The Colorado team spent six weeks in France searching the same field that Bornemeir discovered in 2018.
“Being a combat veteran and retired Army officer, you have that connection of understanding what it’s about," said team leader, Ray Sumner.
“It’s all about an American servicemember and their family and fulfilling that sacred mission to bring back all the POWs and MIAs.”
Sumner spent 22 years as an air defense and psychological operations officer. Now, he works for CEMML and is a PhD anthropology student at CSU on an entirely different mission.
“I think it’s such a unique story," Sumner said. "I started it. I really want to see it through.”
The mission is personal for Sumner as it is for Michele Koons, curator of archaeology at the Denver Museum of Nature and Science.
“I have done archaeology with - dealing with many individuals, with people before, but no one who has a name," Koons explained. "No one who you can read their history and they still have relatives around today.”
Bornemeir passed along his knowledge of the site and information he uncovered talking to surviving witnesses of the crash.
“It was really helpful to have talk to him and hear all his stories and then to go to the town and meet all the people that he was working with," Koons said.
After weeks on the ground, the team uncovered multiple pieces of the B-17, but the search for George continues.
“We were able to find objects related to the cockpit, and so we’re in that area now as we continue that excavation, and we’ll definitely need a second season," Koons said.
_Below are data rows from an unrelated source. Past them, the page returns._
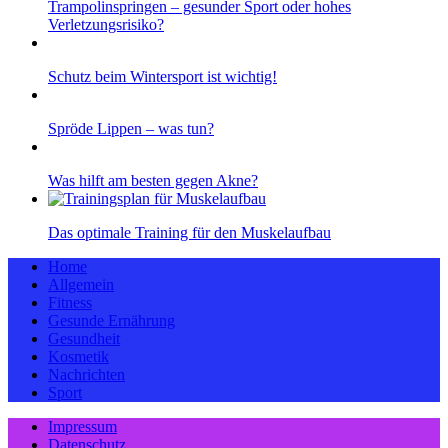
Trampolinspringen – gesunder Sport oder hohes
Verletzungsrisiko?
Schutz beim Wintersport ist wichtig!
Spröde Lippen – was tun?
Was hilft am besten gegen Akne?
Das optimale Training für den Muskelaufbau
Home
Allgemein
Fitness
Gesunde Ernährung
Gesundheit
Kosmetik
Nachrichten
Sport
Impressum
Datenschutz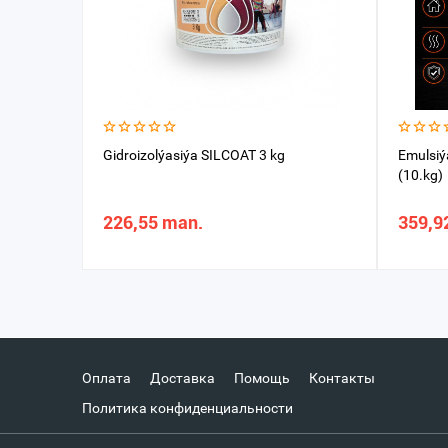
Gidroizolýasiýa SILCOAT 3 kg
Emulsiý
(10.kg)
226,55 man.
359,9
Оплата
Доставка
Помощь
Контакты
Политика конфиденциальности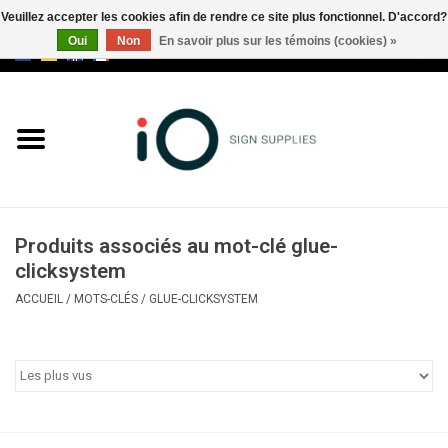
Veuillez accepter les cookies afin de rendre ce site plus fonctionnel. D'accord?
Oui
Non
En savoir plus sur les témoins (cookies) »
0 Articles - €0,00
Tous les produits
Marques
Nouveautés
Produits associés au mot-clé glue-
Appelez-nous au +32 3 353 67
clicksystem
63
ACCUEIL
/
MOTS-CLÉS
/
GLUE-CLICKSYSTEM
Lt. George Wilson is still out there, but Bornemeir brought pieces of his story home. He keeps plastic boxes full of plane parts at his home near Salt Lake City and will share George's story to anyone willing to listen.
“The goal here is to bring George back, but what I found the greater goal was, was the capturing of history," Bornemeir said. “If we bring George home, I think that is the icing on the cake.”
What sweeter ending could there be than finding George?
“It just fuels my fire to make sure he is remembered and taken care of," Bornemeir said.